En passant les frontières, on s’apercevra au demeurant assez vite que la question ne passionne pas plus les chercheurs ; à une exception près, tout ce que l’on trouve concerne la sociologie de la délinquance, et ne s’intéresse à la moto que sous l’angle des seuls bikers, en cherchant à tout prix à revêtir ceux-ci du costume des Hell’s Angels, Bandidos et autres Outlaws américains lequel, en Europe, est le plus souvent bien trop large pour eux. L’exception se trouve à l’université de Northampton, avec Suzanne McDonald Walker, dont la spécialisation relève plutôt des sciences politiques, spécialisation qui la conduit donc, en lieu et place de ce folklore des hors-la-loi qui exerce un attrait irrésistible sur les ethnologues comme sur les sociologues, à s’intéresser aux mouvements motards, répandus partout en Europe et particulièrement actifs en France avec la FFMC. Suzanne McDonald Walker a publié un livre, Bikers, Culture, Politics and Power, et deux articles dans des revues de premier plan, Sociology et The Sociological Review.
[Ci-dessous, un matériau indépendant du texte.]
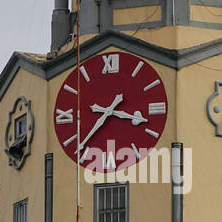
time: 3:37
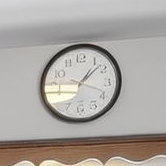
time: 1:07
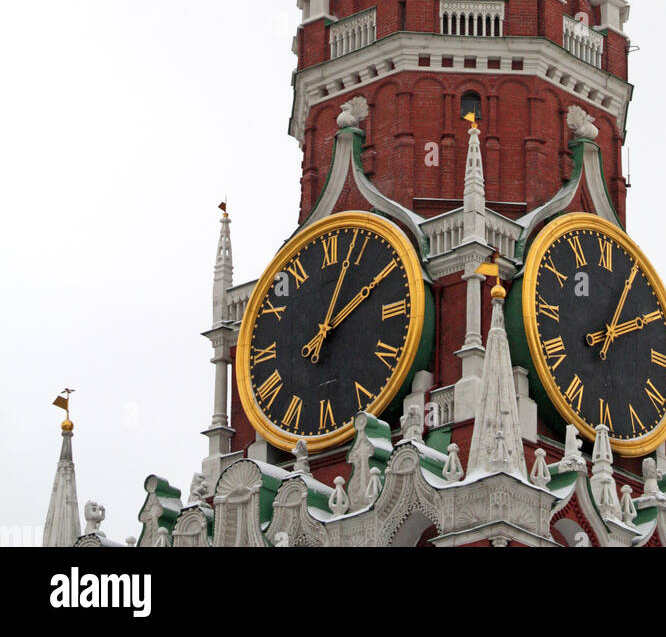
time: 2:03
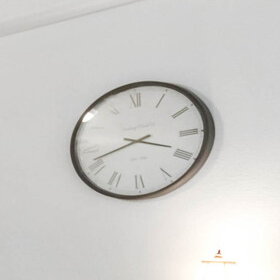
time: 3:41
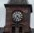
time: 4:35
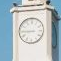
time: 8:45
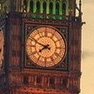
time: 7:48
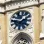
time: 1:46
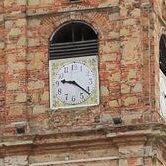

Fighting the Legacy, paru en 1998 dans Sociology, analyse un conflit entre des motards, qui se réunissent parfois en grand nombre dans un pub de campagne, et la police locale qui tenta un moment de les en empêcher. La réaction devant cette atteinte aux libertés publiques, excuses policières, projet de poursuites judiciaires lancé par un grand magazine moto, confirme si besoin était à quel point on change de planète en traversant la Manche.
Alors qu’ils se prêtent aussi bien à des analyses ethnographiques, en tant que représentants d’une sous-culture déviante dans la lignée de la sociologie interactionniste d’Howard Becker, que sociologiques, avec ce mouvement social qu’ils ont créé dans bien des pays d’Europe, revendiquant pour la moto une place dans un espace public perdue depuis sa quasi-disparition dans les années soixante, et toujours pas retrouvée aujourd’hui bien que, en France par exemple, le nombre de motos au sens strict, de plus de 125 cc de cylindrée, immatriculées chaque année soit passé de 1169 en 1965 à 110 961 exactement quarante ans plus tard, les motards restent donc un objet négligé de la science sociale. Alors, plutôt que de citer des dissertations pédantes, il vaut mieux prendre acte de cet état de lieux presque déserts, et s’attacher, méthodiquement, méthodologiquement, à boucher les vides.